[Images with lens parameters]
--- START ---
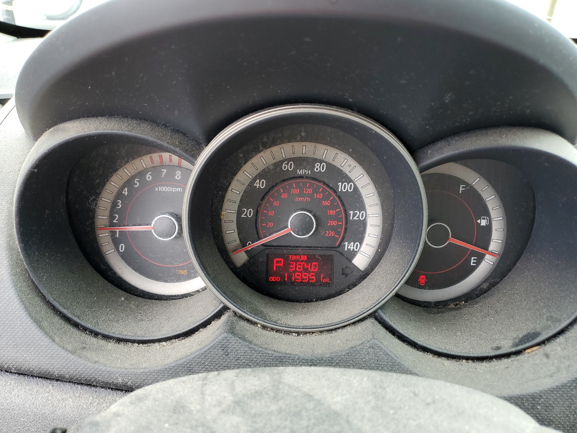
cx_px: 288
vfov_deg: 53.1
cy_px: 216
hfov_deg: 67.3
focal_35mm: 26
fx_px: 433
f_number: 1.5
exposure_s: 1/120
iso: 50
--- END ---
PROMPT:
Write the data above out exactly. Leave out any pictures.

RESPONSE TO THE TASK:
cx_px: 288
vfov_deg: 53.1
cy_px: 216
hfov_deg: 67.3
focal_35mm: 26
fx_px: 433
f_number: 1.5
exposure_s: 1/120
iso: 50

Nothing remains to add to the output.